Dopo le chiacchiere ed i racconti, poteva succedere che la legna per il camino non fosse sufficiente e bisognava uscire per prenderne dell’altra. Nessuno di noi figli aveva il coraggio di andare nella legnaia da solo, così nostro padre ci accompagnava fuori e se c’era la luna piena ci diceva una filastrocca che mi è rimasta nel cuore e che ripeto ai miei nipoti:

Ecche la luna
Ecche la stella
Ecche la figlia e la piccirella
Ecche n’ursu ncatenatu
Porta ngoglie nu castratu
U castratu non è ju mé
È de quiss’e Giammatté
Giammatté è jtu a Roma
E s’è persa la corona
La corona e ju tricche e tracchi
Pe spara ncuju agli jatti!

Poi guardando il perfetto disco giallo luminoso della luna diceva: “ Guarda che pizza gialla!”

E già! La pizza gialla, la pizza di granturco cotta “sotte agliu coppe” dalla crosta croccante che svuotata dalla mollica e riempita con cicoria ripassata in padella con aglio, olio e peperoncino, era una delizia autunnale ed invernale.
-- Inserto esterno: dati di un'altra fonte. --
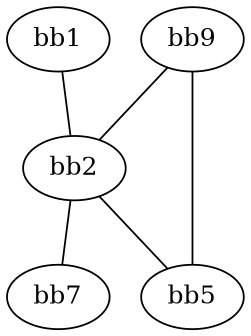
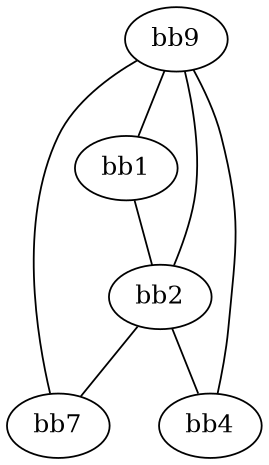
  graph {
    n1 [label=bb9]
    bb1
    bb2
    n4 [label=bb7]
-   bb4 [label=bb5]
+   bb4
+   n1 -- bb1
    n1 -- bb2
+   n1 -- n4
    n1 -- bb4
    bb1 -- bb2
    bb2 -- n4
    bb2 -- bb4
  }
Un’altra di quelle leccornie contadine, povere e semplici di cui si va perdendo la memoria.

Volete farla?
Ecco qua la ricetta

Mezzo chilo di farina di granturco, sale, un cucchiaino di bicarbonato e acqua tiepida quanto basta per fare un impasto non troppo duro e che non si sfarini.

Si impasta per bene, si da alla focaccia una forma rotonda alta qualche centimetro, tre o quattro centimetri sono sufficienti. Si incide poi la superficie della pizza con righe incrociate a formare delle losanghe poco profonde. Si pulisce la base del camino, nel quale si avrà avuto cura di far bruciare abbastanza legna da fare un bel po’ di brace, si posiziona la pizza sui mattoni ardenti e si copre con “gliu coppe” catino di ferro. Si ricopre poi il catino con la brace e si lascia cuocere finche la crosta non sia diventata bella croccante.
Si svuota poi l’interno (operazione alquanto difficile!) e si riempie con la cicoria di campo, ripassata in padella con aglio, olio e peperoncino ed anche, volendo, parte della mollica.
Io l’ho fatta di recente, ma l’ho dovuta cuocere nel forno ed ho sostituito la cicoria con gli spinaci. Era buona lo stesso, ma “sotte agliu coppe” è tutta un’altra storia!